Quem rege o primeiro decanato de Peixes?+
Pela ordem caldeia levantada em Hand 1981/1987, Júpiter — dobrando o regente tradicional do signo. Pelo sistema védico das Drekkanas em Frawley 1990/2000 e de Fouw & Svoboda 1996, também Júpiter. Coppock 2014 nomeia a face egípcia de Labirinto em vez de atribuir um planeta.
O decanato substitui o signo?+
Não. O decanato refina a leitura do signo dando um sub-sabor de 10°; não o substitui. Quem tem o Sol em Peixes 1 continua sendo um Sol em Peixes. O decanato inflete a expressão do planeta; o signo e a cadeia de regência ainda carregam a leitura.
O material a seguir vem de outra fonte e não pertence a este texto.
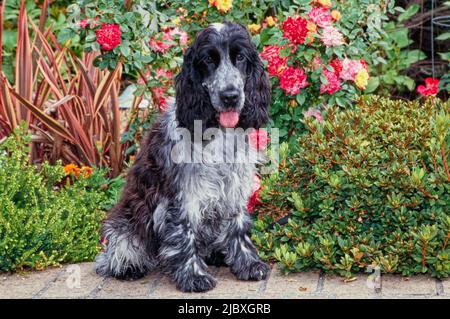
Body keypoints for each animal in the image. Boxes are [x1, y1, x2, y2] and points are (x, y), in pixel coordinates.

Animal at [95, 21, 270, 292]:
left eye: (240, 57)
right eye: (208, 60)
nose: (230, 96)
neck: (216, 130)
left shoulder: (234, 187)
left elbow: (239, 227)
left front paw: (249, 264)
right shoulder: (183, 195)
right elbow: (185, 234)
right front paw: (193, 276)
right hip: (126, 222)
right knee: (114, 252)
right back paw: (128, 266)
O que a face do Labirinto simboliza?+
Em *36 Faces* de Coppock (2014), o Labirinto é lido como o limiar da dissolução, a primeira descida num padrão que não se resolve de forma limpa — uma âncora simbólica para a faixa de 10°, não uma previsão de que alguém vai se perder ou um destino fixo para quem tem planetas aqui.
O regente caldeu é sempre o mesmo que o regente da Drekkana védica?+
Não, só às vezes. Em Peixes 1 eles convergem em Júpiter, mas os dois sistemas usam lógicas de atribuição diferentes e divergem em outros pontos. Hand 1981/1987 e Frawley 1990/2000 são as referências padrão para os dois sistemas.